ANNE GREENE 860/685-3604 agreene@wesleyan.edu

DO-IT-YOURSELF EDITING KIT

If you don’t have time to show your paper to a writing tutor or a friend, put it away for a few minutes and then re-read it, checking for these common problems.

Impenetrable Sentences

"Hegemony in Orwell disarticulates socialist irony."

No doubt you had something in mind when you typed that. To unpack the sentence, ask yourself, "who is doing what?" Reword the sentence completely. Try two sentences. (What is "hegemony"?)

Wordiness, Indirectness

Your instructor may tell you to "avoid the passive (verb)." In other words, phrase the sentence so that the sentence subject performs the action:

  • Passive verb: "Emigrants are shown by Sebald to have feelings of displacement."
     
  • Active verb: "Sebald shows emigrants’ feelings of displacement.

The passive is appropriate, however, when the actor is not important. For example, "The boat people were granted asylum."

Inconsistent Use of Singular and Plural Forms

Subject-verb agreement: as you type, remember whether the subject of your sentence is singular or plural. Use a matching form of the verb:

  • Incorrect: "The differences between the many explanations of revolution lies in the role assigned to the expanding middle class."
     
  • Correct: The differenceslie

Pronouns: "Their" or "His" or "Her"

  • Incorrect: "Usually the instructor will explain their rules to you." "Their" refers only to plural nouns.
     
  • Correct: "Usually the instructor will explain his or her rules to you." Or: "Usually instructors will explain their rules to you."

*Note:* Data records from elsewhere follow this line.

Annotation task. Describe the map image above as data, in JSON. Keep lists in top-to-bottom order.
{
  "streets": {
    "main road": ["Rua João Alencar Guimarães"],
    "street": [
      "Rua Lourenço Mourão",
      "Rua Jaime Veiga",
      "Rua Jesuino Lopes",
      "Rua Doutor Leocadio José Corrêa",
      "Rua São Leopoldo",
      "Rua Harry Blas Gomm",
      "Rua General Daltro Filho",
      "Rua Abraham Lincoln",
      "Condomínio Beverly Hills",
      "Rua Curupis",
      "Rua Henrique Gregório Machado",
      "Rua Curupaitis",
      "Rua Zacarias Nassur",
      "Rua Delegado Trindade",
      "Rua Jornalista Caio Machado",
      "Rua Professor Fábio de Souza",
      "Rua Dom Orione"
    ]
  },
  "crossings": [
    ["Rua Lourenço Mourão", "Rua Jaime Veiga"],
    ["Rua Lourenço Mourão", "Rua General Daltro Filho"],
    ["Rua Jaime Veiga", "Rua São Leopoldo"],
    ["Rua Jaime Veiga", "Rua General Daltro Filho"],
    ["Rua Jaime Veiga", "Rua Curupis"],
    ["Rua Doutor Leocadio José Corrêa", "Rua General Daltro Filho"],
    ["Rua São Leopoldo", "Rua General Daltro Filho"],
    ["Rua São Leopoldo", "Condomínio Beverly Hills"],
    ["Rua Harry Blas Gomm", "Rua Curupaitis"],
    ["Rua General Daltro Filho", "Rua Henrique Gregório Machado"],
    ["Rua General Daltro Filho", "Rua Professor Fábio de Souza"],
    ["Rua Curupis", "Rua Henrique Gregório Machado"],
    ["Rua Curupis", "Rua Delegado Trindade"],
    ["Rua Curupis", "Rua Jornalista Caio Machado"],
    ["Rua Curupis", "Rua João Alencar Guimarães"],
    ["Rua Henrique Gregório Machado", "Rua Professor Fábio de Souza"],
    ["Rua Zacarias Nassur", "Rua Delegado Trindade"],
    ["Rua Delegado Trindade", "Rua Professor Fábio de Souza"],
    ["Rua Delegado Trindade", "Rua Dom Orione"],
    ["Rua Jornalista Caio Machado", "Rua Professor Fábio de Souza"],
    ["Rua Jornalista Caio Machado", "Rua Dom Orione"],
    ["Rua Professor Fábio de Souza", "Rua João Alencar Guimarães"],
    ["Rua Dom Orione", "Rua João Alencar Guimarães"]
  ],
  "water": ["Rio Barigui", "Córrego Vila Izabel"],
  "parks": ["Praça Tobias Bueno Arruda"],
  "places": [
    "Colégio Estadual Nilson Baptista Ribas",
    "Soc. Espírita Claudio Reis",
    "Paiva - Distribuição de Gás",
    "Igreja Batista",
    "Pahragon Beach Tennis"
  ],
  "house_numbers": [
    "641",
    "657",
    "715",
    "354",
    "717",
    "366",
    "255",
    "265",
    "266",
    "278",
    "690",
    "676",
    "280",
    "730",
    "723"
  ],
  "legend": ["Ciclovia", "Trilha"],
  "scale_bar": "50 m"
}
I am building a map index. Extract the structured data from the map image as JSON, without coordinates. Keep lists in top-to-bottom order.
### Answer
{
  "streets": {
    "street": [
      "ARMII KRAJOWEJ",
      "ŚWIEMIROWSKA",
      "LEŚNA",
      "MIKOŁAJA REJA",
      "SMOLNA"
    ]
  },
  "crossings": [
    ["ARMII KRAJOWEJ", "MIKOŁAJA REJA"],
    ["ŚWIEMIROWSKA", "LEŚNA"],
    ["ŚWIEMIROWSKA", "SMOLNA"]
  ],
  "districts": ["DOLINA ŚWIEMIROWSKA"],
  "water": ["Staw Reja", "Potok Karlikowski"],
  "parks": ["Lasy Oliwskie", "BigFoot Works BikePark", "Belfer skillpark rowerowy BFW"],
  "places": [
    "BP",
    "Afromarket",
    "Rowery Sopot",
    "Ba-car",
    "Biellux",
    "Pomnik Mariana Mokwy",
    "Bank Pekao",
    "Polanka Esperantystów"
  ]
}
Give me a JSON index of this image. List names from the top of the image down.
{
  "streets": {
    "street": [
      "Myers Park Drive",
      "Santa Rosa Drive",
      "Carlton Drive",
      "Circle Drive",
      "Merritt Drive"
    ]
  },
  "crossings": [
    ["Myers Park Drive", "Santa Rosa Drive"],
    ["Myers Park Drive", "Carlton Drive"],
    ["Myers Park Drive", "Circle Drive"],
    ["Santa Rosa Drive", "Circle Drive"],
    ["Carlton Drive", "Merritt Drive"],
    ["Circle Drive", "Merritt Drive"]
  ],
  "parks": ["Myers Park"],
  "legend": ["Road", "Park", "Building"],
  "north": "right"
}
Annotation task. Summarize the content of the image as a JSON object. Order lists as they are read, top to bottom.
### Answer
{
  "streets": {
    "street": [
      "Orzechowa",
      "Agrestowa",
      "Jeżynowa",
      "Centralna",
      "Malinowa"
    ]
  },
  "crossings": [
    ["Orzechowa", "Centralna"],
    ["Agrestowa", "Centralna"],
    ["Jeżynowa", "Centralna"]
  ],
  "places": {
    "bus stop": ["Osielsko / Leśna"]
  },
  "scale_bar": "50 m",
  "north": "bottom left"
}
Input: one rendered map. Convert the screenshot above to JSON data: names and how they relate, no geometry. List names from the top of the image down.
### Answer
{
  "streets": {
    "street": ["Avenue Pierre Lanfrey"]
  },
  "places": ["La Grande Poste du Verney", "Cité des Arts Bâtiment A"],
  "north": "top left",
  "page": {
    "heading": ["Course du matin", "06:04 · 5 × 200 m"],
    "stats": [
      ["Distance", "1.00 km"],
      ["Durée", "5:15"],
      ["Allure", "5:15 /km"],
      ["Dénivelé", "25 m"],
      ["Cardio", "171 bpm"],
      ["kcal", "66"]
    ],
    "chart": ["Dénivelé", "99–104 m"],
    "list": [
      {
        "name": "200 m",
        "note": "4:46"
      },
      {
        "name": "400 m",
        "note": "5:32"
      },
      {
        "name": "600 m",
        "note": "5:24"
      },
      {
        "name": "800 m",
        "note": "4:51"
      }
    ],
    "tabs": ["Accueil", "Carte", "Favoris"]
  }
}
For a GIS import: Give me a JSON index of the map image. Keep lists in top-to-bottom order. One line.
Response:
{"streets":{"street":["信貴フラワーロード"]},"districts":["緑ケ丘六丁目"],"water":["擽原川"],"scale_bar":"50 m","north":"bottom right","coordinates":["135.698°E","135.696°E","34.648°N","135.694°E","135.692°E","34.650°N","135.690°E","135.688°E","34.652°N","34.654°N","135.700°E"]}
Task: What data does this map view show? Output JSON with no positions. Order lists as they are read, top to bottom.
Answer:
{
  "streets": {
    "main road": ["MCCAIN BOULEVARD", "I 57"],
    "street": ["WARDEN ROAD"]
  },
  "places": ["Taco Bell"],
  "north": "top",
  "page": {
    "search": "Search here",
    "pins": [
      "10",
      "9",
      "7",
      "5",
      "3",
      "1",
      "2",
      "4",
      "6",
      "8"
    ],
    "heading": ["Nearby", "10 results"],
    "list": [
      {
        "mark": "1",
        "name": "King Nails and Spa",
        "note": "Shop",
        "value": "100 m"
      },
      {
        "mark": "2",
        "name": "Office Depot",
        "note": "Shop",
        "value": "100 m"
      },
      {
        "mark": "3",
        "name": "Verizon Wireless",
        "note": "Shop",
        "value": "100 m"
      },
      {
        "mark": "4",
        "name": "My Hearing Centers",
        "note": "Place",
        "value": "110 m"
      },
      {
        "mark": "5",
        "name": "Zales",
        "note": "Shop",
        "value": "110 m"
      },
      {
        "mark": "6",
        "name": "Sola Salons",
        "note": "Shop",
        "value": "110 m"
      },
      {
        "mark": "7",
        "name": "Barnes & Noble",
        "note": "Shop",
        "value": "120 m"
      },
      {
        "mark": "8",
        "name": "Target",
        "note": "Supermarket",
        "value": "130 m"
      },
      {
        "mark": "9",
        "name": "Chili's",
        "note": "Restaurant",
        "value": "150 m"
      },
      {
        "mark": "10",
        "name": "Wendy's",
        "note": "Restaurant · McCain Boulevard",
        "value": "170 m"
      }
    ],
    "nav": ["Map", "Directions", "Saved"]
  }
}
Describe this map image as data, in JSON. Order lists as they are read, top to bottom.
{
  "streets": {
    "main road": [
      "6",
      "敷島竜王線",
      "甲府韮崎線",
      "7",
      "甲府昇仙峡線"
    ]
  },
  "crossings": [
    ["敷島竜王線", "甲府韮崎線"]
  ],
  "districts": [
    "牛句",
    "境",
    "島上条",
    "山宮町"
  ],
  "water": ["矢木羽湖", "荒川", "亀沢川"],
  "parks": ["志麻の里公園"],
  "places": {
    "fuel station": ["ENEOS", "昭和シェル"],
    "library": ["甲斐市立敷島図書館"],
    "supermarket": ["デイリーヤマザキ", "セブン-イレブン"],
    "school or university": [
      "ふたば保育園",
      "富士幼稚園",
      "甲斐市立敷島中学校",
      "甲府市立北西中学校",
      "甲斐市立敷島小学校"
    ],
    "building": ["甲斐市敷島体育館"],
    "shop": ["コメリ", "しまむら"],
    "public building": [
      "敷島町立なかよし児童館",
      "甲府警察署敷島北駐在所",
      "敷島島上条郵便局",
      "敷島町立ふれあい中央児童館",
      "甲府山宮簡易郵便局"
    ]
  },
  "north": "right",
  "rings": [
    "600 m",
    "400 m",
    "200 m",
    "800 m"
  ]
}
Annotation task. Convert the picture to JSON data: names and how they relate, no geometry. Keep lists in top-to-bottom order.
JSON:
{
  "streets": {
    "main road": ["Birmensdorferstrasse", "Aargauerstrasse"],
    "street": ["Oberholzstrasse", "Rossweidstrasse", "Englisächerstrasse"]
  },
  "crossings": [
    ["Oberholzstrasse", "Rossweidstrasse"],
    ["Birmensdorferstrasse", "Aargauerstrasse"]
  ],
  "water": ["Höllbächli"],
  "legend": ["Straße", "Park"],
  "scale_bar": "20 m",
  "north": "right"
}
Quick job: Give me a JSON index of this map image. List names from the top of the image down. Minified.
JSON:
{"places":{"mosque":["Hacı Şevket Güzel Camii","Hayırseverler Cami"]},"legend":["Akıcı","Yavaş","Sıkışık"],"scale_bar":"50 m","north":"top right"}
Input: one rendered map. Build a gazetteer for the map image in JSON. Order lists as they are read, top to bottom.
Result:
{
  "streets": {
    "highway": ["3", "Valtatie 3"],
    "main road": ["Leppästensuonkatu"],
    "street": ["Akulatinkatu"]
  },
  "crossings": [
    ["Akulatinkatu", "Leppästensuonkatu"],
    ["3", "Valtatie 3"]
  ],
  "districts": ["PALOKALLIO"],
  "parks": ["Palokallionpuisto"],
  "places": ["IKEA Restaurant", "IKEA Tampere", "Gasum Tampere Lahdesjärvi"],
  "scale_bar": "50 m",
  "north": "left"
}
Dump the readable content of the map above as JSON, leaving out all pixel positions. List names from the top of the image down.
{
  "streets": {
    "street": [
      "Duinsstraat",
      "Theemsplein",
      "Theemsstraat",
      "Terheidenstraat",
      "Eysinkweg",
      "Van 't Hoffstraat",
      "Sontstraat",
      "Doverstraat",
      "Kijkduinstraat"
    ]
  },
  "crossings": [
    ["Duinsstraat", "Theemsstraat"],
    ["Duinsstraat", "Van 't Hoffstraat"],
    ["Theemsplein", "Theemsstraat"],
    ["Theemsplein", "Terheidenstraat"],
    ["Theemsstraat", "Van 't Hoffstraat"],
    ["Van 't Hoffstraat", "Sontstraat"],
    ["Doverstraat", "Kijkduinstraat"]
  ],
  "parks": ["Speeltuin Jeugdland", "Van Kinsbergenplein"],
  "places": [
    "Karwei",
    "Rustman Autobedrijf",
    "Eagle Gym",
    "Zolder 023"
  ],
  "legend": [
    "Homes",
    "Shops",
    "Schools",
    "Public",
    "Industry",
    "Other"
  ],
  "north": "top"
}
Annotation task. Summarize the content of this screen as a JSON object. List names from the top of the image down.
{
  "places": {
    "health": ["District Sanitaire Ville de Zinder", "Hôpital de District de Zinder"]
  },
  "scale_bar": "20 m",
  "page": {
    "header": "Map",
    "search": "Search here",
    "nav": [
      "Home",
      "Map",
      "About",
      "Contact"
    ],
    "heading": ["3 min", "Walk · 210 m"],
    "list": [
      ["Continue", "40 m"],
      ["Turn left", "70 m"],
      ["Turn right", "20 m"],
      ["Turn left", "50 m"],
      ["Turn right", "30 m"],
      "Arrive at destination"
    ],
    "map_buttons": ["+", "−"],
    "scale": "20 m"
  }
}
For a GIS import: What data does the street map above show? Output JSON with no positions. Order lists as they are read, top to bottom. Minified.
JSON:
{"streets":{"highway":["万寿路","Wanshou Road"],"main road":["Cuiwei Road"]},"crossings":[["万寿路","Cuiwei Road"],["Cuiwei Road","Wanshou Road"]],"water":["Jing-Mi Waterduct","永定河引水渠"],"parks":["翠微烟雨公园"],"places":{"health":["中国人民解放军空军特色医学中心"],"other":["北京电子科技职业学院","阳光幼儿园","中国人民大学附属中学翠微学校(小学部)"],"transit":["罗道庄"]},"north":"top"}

Spelling and Punctuation Errors

Spell-check doesn’t catch everything. (Someone we know once wrote a whole paper on ‘pubic art.’) Check punctuation, too. Be sure you use apostrophes—and use them correctly.

  • "It’s" means "it is."
     
  • "Henry James’s novel…."

Also, be absolutely sure you spell the author’s name and the paper’s key terms correctly.

Plagiarism

  • In order to avoid plagiarizing, always give credit for ideas and phrasing that are not yours. In a university, you are encouraged to use other people’s ideas. The point is to acknowledge that you are doing so.
     
  • Plagiarism can take many forms. One obvious example is handing in a paper you did not write. It is also considered plagiarism if you lift a key phrase from an author without using quotation marks and giving the author credit, or if you borrow the author’s sentence structure without acknowledgement. When in doubt, use a footnote. If you discussed your paper with a friend or tutor, say that.
     
  • The Wesleyan University policy on plagiarism is available at the Honor Board’s Web page: http://www.wesleyan.edu/acaf/policy/sc_plagiarism_complete.html
     
  • Princeton University’s pamphlet, Academic Integrity at Princeton, offers this explanation of when you must use citations:
     
    1. Direct Quotations: If you quote word-for-word from a text, place the passage in quotation marks or type it in an indented paragraph within your own text. "The quotation must be accompanied, either in the text or in a footnote, by a precise indication of the source that identifies the author, title and page numbers. Even if you use only a short phrase, or even one key word, you must use quotation marks in order to set off the borrowed language from your own, and cite the source" (Princeton 12).
       
    2. Paraphrase: If you restate another person’s ideas or thoughts in your own words, you are paraphrasing. You must still cite your source. It is important to change the sentence structure. If you paraphrase but still use the sentence structure of your source, you are plagiarizing.
       
    3. Summary: "Summarizing is a looser form of paraphrasing," and still requires you to acknowledge your source (Princeton 12).
       
    4. If your summary or paraphrase extends for several sentences, be careful to indicate where it begins and ends.
       
    5. Using data and facts: "If the information included in your paper can be found exclusively in the source you use, you must clearly acknowledge that source" (Princeton 13). You do not have to cite a source for a piece of common knowledge. If you find it hard to determine which information is common knowledge, ask your course instructor for guidance.